Wave–Particle Duality of Light
Physics ·The speed of light in a vacuum can be derived from the fundamental constants of permittivity (\(\epsilon_0\)) and permeability (\(\mu_0\)), illustrating light’s wave-like properties:
\[c = \frac{1}{\sqrt{\epsilon_0\mu_0}}\]Conversely, when considering light as a collection of particles known as photons, its speed can also be represented as the ratio of a photon’s energy to its momentum:
\[c = \frac{E_{photon}}{p_{photon}} = \nu\lambda = \frac{\omega}{k}\]Here, the energy (\(E_{photon}\)) and momentum (\(p_{photon}\)) of a photon are given by:
\(E_{photon} = \hbar\omega\) \(p_{photon} = \hbar k\)
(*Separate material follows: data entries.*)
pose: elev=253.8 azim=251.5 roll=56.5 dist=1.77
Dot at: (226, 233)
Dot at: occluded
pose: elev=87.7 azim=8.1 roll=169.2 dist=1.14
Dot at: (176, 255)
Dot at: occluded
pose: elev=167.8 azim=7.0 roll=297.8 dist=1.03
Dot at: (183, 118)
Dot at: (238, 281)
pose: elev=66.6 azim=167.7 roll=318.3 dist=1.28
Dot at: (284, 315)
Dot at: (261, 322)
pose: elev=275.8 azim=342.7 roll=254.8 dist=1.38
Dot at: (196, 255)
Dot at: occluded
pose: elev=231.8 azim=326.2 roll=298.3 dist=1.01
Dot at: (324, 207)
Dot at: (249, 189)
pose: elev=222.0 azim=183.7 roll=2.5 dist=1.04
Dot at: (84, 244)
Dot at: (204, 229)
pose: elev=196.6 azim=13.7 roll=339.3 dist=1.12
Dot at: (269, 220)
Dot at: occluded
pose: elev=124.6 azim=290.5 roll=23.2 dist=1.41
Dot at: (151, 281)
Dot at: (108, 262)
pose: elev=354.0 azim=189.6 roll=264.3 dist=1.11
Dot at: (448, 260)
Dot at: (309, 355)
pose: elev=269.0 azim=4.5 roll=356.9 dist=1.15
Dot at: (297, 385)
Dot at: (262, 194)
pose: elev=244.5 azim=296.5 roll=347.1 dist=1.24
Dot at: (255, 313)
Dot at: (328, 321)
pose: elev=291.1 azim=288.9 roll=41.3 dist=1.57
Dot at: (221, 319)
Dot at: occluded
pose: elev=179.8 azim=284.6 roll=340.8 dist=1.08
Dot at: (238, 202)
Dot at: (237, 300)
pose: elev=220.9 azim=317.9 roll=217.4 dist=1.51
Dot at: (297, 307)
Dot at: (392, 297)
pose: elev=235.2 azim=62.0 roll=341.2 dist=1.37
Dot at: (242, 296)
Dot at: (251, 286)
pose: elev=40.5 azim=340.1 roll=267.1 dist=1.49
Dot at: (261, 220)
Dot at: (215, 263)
where \(\omega\) is the angular frequency and \(k\) is the wave vector, linked to the frequency (\(\nu\)) and wavelength (\(\lambda\)) of light by:
\(\omega = 2\pi\nu\) \(k = \frac{2\pi}{\lambda}\)
In these expressions, \(\hbar\) denotes the reduced Planck’s constant, a fundamental quantity in quantum mechanics that relates the energy of a photon to its frequency.